NU Online News Service, Jan. 27, 2004, 4:47 p.m. EST – Cincinnati Life Insurance Company could end up paying as much as $1.9 million to make up for a predecessor company’s past race-based pricing practices.[@@]
The Cincinnati insurer, a unit of Cincinnati Financial Corp., negotiated the settlement with officials at the Ohio Department of Insurance and plaintiffs in a civil lawsuit, Cone vs. Cincinnati Life Insurance Company.
The Ohio department began looking into the matter after Cincinnati Life told the department that Inter-Ocean Insurance Company used race-based mortality tables when pricing small life insurance policies sold door-to-door from the 1940s to the mid-1960s.
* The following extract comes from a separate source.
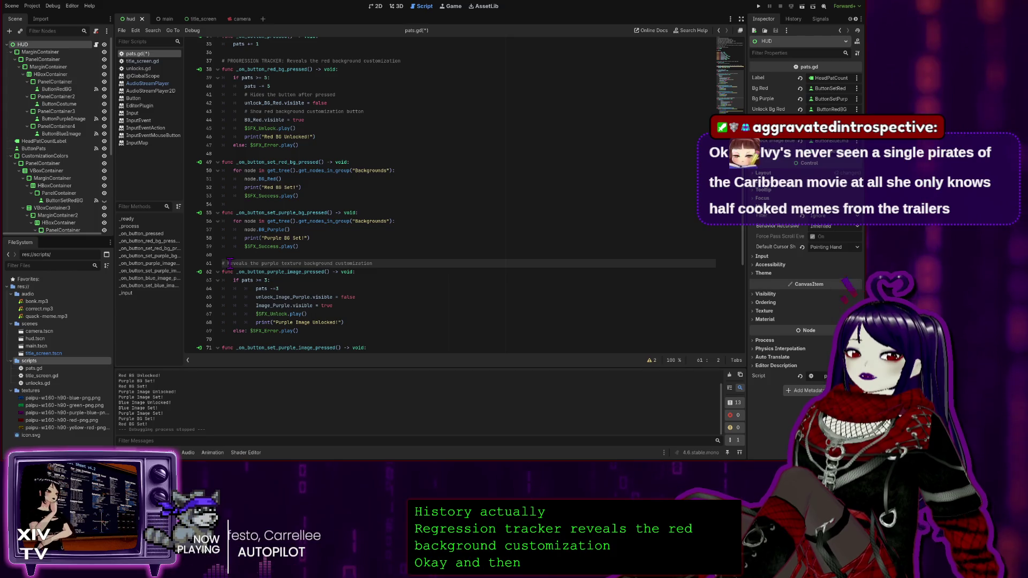
Cut the purple-image unlock function and its comment from pats.gd.
{"action": "scroll", "coordinate": [445, 276], "scroll_direction": "down", "scroll_amount": 4}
Cincinnati Financial, a company that focuses mainly on selling property-casualty insurance, acquired Inter-Ocean in 1973 and merged it with the Cincinnati Life subsidiary in 1988.
The Ohio department has included the terms of the race-based pricing agreement in a consent order, and the Butler County, Ohio, state court that is hearing the Cone suit has given the agreement preliminary approval, Cincinnati Life says.
Cincinnati Life could pay as much as $1.9 million in fines, remediation benefits and policy enhancements if all current and former policyholders come forward, the company says.